Wednesday, October 12, 2011

I Timothy 4: The value of physical training

Paul writes in 4:7-8, in response the supposed godliness of restrictive diets and presumably other physical disciplines:

"....Train yourself to be godly. For physical training is of some value, but godliness has value for all things, holding promise for both the present life and the life to come."

In today's Boston Globe appears a story that the Boston Red Sox starting pitchers, on non-start days, would sit in the clubhouse drinking beer, eating fried chicken, and playing video games. Paying little heed to their calling as athletes or their responsibilities to their teammates and the Great Cloud of Witnesses that is Red Sox Nation, they "let themselves go". Two of them, John Lester and Josh Beckett, were looking pretty chunky towards the end of the season, and perhaps not coincidentally they both pitched lousy and the Red Sox were beaten out of the playoffs on the next to last day of the season.

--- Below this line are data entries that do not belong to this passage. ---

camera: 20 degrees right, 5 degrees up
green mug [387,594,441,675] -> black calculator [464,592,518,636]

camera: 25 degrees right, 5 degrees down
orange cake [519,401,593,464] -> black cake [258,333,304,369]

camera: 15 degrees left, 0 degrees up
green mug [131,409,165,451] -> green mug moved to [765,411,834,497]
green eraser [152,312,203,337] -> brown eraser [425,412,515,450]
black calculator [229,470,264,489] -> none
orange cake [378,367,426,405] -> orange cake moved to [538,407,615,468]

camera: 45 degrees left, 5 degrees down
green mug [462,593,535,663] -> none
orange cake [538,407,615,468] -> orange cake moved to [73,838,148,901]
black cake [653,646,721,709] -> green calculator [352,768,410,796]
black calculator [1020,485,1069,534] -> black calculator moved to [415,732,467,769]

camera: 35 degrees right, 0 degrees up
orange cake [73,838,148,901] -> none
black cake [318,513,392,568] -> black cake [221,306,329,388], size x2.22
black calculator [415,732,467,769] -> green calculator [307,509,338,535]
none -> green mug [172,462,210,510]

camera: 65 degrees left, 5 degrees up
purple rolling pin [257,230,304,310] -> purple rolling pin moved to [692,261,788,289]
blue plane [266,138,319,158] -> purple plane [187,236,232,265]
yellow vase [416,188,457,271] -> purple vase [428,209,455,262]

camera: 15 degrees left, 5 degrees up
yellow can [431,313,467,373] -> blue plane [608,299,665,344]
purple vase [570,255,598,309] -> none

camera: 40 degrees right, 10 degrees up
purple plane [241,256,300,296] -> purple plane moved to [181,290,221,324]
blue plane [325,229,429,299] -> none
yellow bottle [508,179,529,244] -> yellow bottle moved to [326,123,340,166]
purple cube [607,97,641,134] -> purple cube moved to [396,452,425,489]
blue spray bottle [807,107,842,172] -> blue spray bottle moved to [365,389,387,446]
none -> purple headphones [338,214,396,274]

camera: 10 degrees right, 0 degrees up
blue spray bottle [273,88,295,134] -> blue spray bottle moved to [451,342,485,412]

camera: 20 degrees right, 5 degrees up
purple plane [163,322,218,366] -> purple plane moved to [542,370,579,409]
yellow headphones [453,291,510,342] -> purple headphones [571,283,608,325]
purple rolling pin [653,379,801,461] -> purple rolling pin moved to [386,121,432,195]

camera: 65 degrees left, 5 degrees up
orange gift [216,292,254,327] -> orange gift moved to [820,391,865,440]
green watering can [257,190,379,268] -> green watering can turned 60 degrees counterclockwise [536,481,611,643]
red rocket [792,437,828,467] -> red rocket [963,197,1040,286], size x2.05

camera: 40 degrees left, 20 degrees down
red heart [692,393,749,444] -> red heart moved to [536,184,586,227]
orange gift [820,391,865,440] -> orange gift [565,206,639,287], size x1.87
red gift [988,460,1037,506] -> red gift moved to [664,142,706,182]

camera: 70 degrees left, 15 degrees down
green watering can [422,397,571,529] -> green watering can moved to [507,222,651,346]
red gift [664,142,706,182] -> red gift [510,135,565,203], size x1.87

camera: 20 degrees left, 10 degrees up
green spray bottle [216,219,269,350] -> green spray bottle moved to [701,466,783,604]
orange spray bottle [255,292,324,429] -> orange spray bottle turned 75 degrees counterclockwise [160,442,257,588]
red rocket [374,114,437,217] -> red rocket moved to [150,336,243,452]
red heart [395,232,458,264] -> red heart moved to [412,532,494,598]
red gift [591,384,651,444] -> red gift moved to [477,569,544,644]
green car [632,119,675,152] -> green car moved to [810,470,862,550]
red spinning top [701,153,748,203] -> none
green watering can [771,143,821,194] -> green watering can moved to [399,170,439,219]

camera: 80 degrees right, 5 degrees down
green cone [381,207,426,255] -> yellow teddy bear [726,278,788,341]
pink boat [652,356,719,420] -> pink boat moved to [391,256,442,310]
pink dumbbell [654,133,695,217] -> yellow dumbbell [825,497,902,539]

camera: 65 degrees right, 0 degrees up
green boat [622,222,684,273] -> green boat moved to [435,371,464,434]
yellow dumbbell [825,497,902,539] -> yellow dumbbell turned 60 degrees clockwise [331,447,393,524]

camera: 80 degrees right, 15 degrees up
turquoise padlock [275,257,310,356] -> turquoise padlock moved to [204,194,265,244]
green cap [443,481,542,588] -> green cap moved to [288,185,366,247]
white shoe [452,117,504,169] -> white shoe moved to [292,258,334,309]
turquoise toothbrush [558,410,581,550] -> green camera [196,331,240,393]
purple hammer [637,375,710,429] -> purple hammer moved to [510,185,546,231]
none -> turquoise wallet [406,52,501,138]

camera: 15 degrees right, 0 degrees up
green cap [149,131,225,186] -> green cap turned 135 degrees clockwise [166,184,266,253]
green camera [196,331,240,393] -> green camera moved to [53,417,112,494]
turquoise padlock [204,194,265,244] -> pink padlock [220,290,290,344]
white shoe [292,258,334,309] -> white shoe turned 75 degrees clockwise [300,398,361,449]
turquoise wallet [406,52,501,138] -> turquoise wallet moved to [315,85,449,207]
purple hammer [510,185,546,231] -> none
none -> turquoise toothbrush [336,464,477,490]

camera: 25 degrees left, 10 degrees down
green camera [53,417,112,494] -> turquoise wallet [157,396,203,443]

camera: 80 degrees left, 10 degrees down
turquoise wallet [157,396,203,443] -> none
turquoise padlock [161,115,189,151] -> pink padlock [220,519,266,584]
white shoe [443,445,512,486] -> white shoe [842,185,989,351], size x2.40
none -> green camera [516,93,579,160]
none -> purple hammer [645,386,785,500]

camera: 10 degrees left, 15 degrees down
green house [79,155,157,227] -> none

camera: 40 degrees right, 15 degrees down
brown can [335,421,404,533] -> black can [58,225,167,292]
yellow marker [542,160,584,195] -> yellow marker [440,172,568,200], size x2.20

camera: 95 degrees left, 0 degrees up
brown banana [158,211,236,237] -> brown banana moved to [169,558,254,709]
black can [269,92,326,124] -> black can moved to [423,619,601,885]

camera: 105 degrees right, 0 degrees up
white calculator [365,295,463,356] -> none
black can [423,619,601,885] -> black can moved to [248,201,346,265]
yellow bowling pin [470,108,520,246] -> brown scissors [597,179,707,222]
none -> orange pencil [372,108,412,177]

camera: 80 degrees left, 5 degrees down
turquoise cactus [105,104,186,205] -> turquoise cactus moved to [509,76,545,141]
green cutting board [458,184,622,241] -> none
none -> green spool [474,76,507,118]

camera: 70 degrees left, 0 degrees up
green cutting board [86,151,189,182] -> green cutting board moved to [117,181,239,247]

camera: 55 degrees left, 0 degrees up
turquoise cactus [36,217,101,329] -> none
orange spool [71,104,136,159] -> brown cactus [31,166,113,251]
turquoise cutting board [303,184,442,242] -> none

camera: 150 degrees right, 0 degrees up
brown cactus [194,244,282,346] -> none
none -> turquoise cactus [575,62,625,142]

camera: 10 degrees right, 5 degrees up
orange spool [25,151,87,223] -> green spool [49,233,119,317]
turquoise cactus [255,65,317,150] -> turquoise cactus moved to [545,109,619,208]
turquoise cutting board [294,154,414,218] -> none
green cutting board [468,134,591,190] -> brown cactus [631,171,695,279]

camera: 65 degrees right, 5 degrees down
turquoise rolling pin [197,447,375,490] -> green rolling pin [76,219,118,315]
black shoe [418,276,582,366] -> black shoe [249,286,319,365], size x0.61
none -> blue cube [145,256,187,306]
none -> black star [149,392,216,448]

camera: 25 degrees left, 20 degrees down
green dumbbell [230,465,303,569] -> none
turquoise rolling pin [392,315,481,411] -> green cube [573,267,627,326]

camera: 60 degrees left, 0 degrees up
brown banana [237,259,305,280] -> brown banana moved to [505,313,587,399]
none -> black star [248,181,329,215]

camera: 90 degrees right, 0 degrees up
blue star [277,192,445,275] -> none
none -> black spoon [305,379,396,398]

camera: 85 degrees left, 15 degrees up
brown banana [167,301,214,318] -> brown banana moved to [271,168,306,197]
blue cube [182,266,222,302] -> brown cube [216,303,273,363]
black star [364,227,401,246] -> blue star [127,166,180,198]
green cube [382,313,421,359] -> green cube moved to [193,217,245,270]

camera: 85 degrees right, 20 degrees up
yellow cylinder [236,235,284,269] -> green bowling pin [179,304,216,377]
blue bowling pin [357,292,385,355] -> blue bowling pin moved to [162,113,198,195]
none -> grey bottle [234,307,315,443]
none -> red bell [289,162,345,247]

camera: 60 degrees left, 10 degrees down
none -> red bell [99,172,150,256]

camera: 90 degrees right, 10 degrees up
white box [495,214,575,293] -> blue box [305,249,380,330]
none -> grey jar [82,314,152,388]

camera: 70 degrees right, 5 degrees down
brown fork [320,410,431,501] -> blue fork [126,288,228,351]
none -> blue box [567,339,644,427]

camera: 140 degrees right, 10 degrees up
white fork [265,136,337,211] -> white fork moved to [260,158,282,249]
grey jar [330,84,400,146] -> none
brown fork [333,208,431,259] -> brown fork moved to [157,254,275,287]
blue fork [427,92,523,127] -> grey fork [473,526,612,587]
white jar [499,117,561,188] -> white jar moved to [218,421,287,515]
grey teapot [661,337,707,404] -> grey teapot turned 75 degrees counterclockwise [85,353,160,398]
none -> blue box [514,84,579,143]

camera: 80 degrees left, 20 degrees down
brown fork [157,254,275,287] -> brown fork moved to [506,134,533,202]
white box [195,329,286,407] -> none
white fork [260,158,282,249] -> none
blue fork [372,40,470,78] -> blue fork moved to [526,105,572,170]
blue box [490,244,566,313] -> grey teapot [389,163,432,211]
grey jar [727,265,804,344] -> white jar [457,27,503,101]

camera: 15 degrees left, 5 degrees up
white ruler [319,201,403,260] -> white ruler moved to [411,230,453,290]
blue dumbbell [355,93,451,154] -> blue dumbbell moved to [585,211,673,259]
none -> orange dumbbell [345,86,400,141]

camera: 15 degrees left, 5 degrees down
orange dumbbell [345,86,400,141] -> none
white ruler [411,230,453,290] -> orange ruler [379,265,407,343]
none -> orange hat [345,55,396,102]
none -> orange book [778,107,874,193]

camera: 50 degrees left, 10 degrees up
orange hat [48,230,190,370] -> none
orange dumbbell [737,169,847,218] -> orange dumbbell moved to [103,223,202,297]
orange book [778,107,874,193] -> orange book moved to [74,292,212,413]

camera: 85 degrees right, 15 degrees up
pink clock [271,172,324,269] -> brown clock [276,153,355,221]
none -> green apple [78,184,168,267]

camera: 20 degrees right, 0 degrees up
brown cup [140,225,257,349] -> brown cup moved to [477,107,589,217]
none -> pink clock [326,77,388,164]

A year ago in July I wrote Diane 18 reasons why I should lose weight. I refer back to that list today because it seems that for the Christian the "why" of physical training is at least as important as the "how." The Hebrew mindset, in many ways very much "of this world" with its appreciation for nature and community, seems unconcerned with physical appearance and training. Can you imagine the Greeks not even bothering to describe the physical appearance of its central man-god figure? Their myths are all about buff Apollo and winged Mercury and femme fatale Athena and that randy old goat of many disguises, Zeus. But the Hebrews, with a few exceptions (Song of Solomon notable among them) don't much dwell on it. So in terms of cultural patterns, we are left with zilch from the Hebrews, and TMI from the Greeks.

I ramble. What I'm trying to say is that godliness is the guide for a biblical view of physical conditioning. For example: I told Diane I know am called to work hard to provide for my family and to also work hard in the Lord's vineyards. Since doing so requires staying healthy and energetic, I must eat and exercise well. Sickness may come, but shame on me if I bring it on myself. It's all about being a faithful maintenance worker of God's temple.

A couple years ago I was so tired and heavy that, like Beckett and Lester, I just faded in the homestretch of the Legislative Session. At a time when I needed gas in my tank, I was running on E. I noticed that other men my age but in better shape seemed to move more quickly and with more energy. They were equal to the task. And of course as I head into my mid-fifties (will be 54 next Monday!) it is important to do my part to reduce the likelihood of lifestyle-related diseases such as diabetes, heart disease, back pain, arthritis, and cancer.

Taking care of myself is an act of love for my kids. God bless them they all have made it clear that they want me around for a very, very long time. For me to live is Christ and to die is gain, but being convinced that there is fruitful labor for me, I resolve to stay and live and love with them, and the grandkids when they come, too.

And for me to be fat is just a lousy, lousy witness. It proclaims to the world, "Jesus has no real control over my appetites, over the warp and woof of my daily life. My addiction is more powerful than He is."

I do not make these statements for anyone else. They are about me, my motives, my life. And because they are mine, they are truly motivating as I eat and exercise with a positive goal in mind.